For reference, this is a dual-socket Intel Xeon E5-2680 v4 machine with 4-channel DDR4 ECC RDIMM @ 2400 MT/s on each socket, so it should behave like a 8-channel machine. The Cluster-On-Die mode is enabled in BIOS, as a result, each CPU is seen as two NUMA nodes - the CPU's silicon is physically partitioned into 2 parts, each with its own 2-channel memory controller interconnected by bridges between two separate Ring Bus, each with half the cores. The entire machine has 4 NUMA nodes. For NUMA-aware application, this offers the highest memory bandwidth.
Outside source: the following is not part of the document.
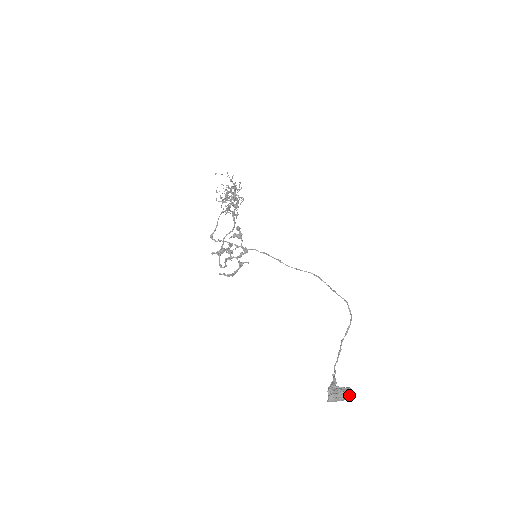
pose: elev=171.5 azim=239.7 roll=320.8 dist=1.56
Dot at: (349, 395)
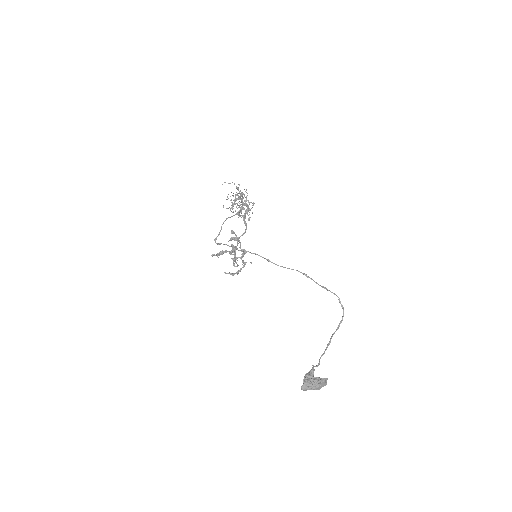
Dot at: (325, 385)
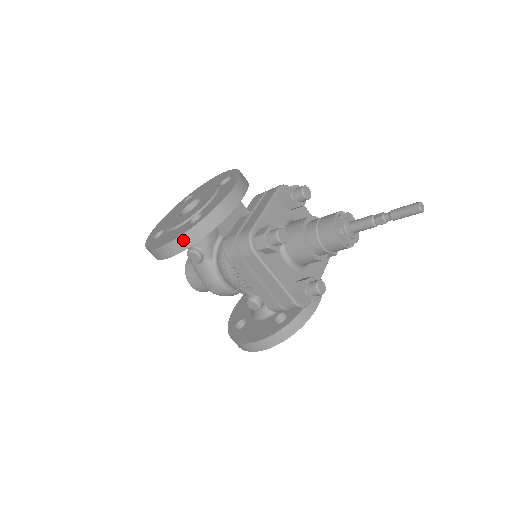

$ likwid-bench -t stream_mem_avx_fma -w M0:1GB -w M1:1GB -w M2:1GB -w M3:1GB
--------------------------------------------------------------------------------
Cycles: 22089219858
CPU Clock: 2394502471
Cycle Clock: 2394502471
Time: 9.224973e+00 sec
Iterations: 14336
Iterations per thread: 256
Inner loop executions: 186011
Size (Byte): 3999980544
Size per thread: 71428224
Number of Flops: 85332918272
MFlops/s: 9250.21
Data volume (Byte): 1023995019264
MByte/s: 111002.50
Cycles per update: 0.517719
Cycles per cacheline: 4.141749
Loads per update: 2
Stores per update: 1
Load bytes per element: 16
Store bytes per elem.: 8
Load/store ratio: 2.00
Instructions: 39999805457
UOPs: 58666381312
According to likwid-bench
, The STREAM Triad performance of this machine is thus 111 GB/s. Now compare the result with the original STREAM benchmark:
-------------------------------------------------------------
Function Best Rate MB/s Avg time Min time Max time
Copy: 96094.9 0.017320 0.016650 0.030050
Scale: 74934.2 0.022183 0.021352 0.033086
Add: 84007.2 0.029319 0.028569 0.041626
Triad: 85827.9 0.028947 0.027963 0.039657
-------------------------------------------------------------
Multiplying 85827.9 MB/s by 1.33x is 114149.91 MB/s. This shows that both results are consistent and within the margin of error.
Finally, note that 8-channel DDR4 2400 MT/s has a theoretical bandwidth of 153.6 GB/s. Thus, this Intel Broadwell-EP CPU's hardware efficiency is 72.2% - a bit on the low side. This is not surprising for a server CPU.